═══ Text

Combination Ibrutinib (IB) plus Venetoclax (Ven) for the treatment of Mantle Cell Lymphoma (MCL) has demonstrated efficacy in the relapsed/refractory setting. The AIM trial treated 24 patients with IB monotherapy for 4 weeks (560mg/day) with Ven added (stepwise to 400mg/day) thereafter resulting in an overall response rate of 71% at 16 weeks (Tam et al, NEJM 2018). 5 patients discontinued treatment within 6 months due to resistant disease and 3 patients relapsed. 16 patients remained on treatment for more than 1 year. In this study we examined the longitudinal changes in peripheral blood (PB) immunology in patients treated in the AIM trial in order to identify immunological and inflammatory biomarkers associated with response and to examine if stable control of MCL without further chemotherapy exposure was associated with immunological recovery.

══════

What to work on. In the text on the AIM trial, how many patients stayed on treatment for more than one year?

═══ Given entries

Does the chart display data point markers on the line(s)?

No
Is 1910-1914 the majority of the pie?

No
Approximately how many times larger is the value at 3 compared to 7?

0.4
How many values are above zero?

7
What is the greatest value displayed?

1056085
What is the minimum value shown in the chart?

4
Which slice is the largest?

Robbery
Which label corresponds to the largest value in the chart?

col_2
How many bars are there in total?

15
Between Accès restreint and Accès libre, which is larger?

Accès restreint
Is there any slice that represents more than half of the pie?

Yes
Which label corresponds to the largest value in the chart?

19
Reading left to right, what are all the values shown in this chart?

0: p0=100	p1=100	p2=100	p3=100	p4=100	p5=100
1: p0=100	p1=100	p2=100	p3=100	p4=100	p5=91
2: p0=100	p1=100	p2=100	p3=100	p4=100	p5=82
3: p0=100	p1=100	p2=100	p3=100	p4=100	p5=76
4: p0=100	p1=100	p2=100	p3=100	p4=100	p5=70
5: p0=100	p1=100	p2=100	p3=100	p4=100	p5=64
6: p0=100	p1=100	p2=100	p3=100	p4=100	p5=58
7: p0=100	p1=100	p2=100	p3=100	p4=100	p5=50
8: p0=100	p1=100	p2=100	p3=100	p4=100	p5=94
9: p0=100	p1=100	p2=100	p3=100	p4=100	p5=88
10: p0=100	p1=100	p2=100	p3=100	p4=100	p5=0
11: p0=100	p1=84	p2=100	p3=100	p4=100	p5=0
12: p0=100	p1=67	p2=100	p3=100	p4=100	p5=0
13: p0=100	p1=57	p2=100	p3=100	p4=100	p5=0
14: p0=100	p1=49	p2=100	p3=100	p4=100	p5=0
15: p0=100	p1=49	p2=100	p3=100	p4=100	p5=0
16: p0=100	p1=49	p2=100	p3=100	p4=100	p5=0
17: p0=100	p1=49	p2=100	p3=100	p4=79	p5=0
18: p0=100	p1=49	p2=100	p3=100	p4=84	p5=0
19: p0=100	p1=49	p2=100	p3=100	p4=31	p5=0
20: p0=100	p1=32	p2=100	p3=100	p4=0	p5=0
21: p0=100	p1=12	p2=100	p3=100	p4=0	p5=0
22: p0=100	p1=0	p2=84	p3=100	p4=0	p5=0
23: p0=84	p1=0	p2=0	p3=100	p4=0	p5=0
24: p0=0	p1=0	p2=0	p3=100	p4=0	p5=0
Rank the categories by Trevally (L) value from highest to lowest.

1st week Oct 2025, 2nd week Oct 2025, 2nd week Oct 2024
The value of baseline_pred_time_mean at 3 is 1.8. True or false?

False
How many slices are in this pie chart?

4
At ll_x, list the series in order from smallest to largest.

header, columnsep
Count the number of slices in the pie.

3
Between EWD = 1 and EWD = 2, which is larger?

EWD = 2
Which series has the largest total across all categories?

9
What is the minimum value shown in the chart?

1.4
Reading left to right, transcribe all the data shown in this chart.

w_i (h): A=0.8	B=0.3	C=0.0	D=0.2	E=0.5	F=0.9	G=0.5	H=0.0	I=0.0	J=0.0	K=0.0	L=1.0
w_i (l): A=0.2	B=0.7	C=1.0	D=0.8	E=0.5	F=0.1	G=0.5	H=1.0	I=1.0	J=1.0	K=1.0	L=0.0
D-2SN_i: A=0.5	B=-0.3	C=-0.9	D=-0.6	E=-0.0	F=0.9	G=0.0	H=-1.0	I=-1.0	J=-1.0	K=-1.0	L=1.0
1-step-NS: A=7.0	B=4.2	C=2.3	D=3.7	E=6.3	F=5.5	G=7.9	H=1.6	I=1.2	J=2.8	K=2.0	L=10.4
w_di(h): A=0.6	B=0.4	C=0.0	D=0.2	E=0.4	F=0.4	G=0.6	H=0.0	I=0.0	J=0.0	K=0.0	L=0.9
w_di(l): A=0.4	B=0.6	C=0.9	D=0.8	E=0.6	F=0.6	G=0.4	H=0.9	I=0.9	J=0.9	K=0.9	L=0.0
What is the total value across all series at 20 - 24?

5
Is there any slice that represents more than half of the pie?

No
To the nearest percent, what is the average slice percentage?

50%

══════

Task result. 16 patients